Please print all of the records that follow with nothing altered.

Stored data

————————

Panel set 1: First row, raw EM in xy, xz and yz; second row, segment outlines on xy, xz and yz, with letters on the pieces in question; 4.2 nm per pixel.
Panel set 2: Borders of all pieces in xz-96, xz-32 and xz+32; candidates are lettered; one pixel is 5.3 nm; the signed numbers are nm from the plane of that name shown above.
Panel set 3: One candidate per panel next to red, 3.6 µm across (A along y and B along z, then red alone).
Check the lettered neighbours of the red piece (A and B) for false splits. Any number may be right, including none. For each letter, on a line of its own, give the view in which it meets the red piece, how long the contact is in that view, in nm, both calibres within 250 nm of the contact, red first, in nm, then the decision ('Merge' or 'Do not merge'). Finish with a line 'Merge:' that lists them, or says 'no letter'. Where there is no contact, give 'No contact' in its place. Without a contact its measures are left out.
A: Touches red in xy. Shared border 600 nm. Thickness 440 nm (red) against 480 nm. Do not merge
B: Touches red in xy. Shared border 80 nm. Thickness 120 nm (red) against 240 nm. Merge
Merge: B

————————

▶ [Solution for this exercise]
Panel set 1: First row, raw EM in xy, xz and yz; second row, segment outlines on xy, xz and yz, with letters on the pieces in question; 4.2 nm per pixel.
Panel set 2: Borders of all pieces in xz-96, xz-32 and xz+32; candidates are lettered; one pixel is 5.3 nm; the signed numbers are nm from the plane of that name shown above.
Panel set 3: One candidate per panel next to red, 3.6 µm across (A along y and B along z, then red alone).
Check the lettered neighbours of the red piece (A and B) for false splits. Any number may be right, including none. For each letter, on a line of its own, give the view in which it meets the red piece, how long the contact is in that view, in nm, both calibres within 250 nm of the contact, red first, in nm, then the decision ('Merge' or 'Do not merge'). Finish with a line 'Merge:' that lists them, or says 'no letter'. Where there is no contact, give 'No contact' in its place. Without a contact its measures are left out.
A: Touches red in xy. Shared border 600 nm. Thickness 440 nm (red) against 480 nm. Do not merge
B: Touches red in xy. Shared border 80 nm. Thickness 120 nm (red) against 240 nm. Merge
Merge: B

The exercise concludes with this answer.